So, for example, I’d call a software wizard a job aid. So’s a recipe, or a help file showing you how to use Excel’s AutoFilter feature.
I’m reluctant to say a course is a job aid, though mostly I’m hanging up on terminology. Course = instruction; job aid = performance guide.
I can imagine a course built around the use of job aids. E.g., a sales rep course with one topic being “searching for prospects.” The task: enter queries into your customer database based on certain factors so you can identify prospects for additional products or services.
In the sales course (in person, online, whatever) you’d have had demonstration, interactivity, practice, likely centered around a job aid.
The job aid would have a clear title like “How to Search the Customer Database.” If I had an online set of such job aids, I wouldn’t have to go back to the (instructional) course if I didn’t feel like it. The job aid could of course contain a link to a detailed example — making the job aid effective both as a memory jogger (ah, yes, I have to do x, y, and z) and as a worked example.
It’s a bit of semantics. I think some ‘courses’ can be a bit of both. Loosely joined job aids.
I’m thinking in particular of a project I’m currently working on — short software training courses, small nuggets of info, demos with titles like “How to…”, some embedded practice and interactivity…
It’s a blended course/job aid.
Cammy, I wouldn’t argue much. To me, job aid analysis / design is a fundamental part of the instructional design process. You can embed the skills or knowledge in a job aid, and then provide training in the use of the job aid within the context of the larger job.
Farther up the workflow stream, of course, you could design an application with good prompts, intelligent defaults, embedded references, etc., etc., as a form of performance support. Airline pricing is complicated; Southwest’s display of prices for your itinerary is not.
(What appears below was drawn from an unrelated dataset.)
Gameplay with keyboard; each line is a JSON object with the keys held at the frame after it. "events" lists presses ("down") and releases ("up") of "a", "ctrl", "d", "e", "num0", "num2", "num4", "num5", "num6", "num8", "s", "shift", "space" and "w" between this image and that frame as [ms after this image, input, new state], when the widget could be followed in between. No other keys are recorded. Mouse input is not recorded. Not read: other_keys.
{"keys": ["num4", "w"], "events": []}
Farther down the workflow stream, the test of the loosely joined job aids would be: can I find them with a minimum of effort, and can I use them on the job to accomplish my task?
The quibble (and it’s mostly a quibble) is that if the learner sees the job aid as stored in “the course,” she’s got to remember where the course is and where the job aid is inside that wrapper.
But certainly you could both embed the job aids within a course and then make explicit an easy way to retrieve them, aiming for that within-three-clicks ideal.
That’s the current challenge — making these things searchable and tagable….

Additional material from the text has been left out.